Dog Continues to Lead Full Life After Leg Amputation Due to Cancer

Kita, a 10-year-old female American Staffordshire terrier, began limping on her front right leg in November 2019. Shortly thereafter, she refused to walk at all. Her primary veterinarian diagnosed her with osteosarcoma in the leg. Her owners chose to have the leg amputated. Following amputation, Kita was referred to the UC Davis veterinary hospital for further recommendations on treating metastasis of the tumor.

Kita following her leg amputation surgery.
Kita following her leg amputation surgery.

“We did not know what to expect, but we had decided we at least needed to obtain from one of the most renowned animal research institutes in the nation what options might be available for Kita and obtain the most recent statistical research on her type of cancer and it’s prognosis for her breed,” said Janice, one of Kita’s owners. “There are no words to sufficiently describe the care, compassion, and understanding that the Oncology Service provided while also educating us on Kita’s condition and explaining the best treatment plan for her.”

Kita went through several rounds of chemotherapy over the next six months. Her owners are happy to share that she is still doing well.

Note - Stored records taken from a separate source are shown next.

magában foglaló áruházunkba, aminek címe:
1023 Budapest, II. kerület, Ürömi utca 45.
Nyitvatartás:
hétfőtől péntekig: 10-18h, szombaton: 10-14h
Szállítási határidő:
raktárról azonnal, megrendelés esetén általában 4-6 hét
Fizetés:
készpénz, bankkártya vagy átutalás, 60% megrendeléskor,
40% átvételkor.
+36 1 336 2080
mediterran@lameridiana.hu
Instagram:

To help with Kita’s care, her owners qualified for financial assistance through a generous grant from the Blue Buffalo Foundation’s support of the Petco Foundation pet cancer treatment program at the UC Davis veterinary hospital. The grant helps support treatments for domestic companion animals suffering from cancer. The project is designed to support pet parents of modest means or pet parents whose pets provide a service to others.

“It was beyond our dreams to qualify for the grant,” said Janice. “So how do I ever begin to thank Buffalo Blue and Petco, or the services of UC Davis oncology team, for my being able to experience those best moments when I can still hold and hug my dog and she is still there for me?”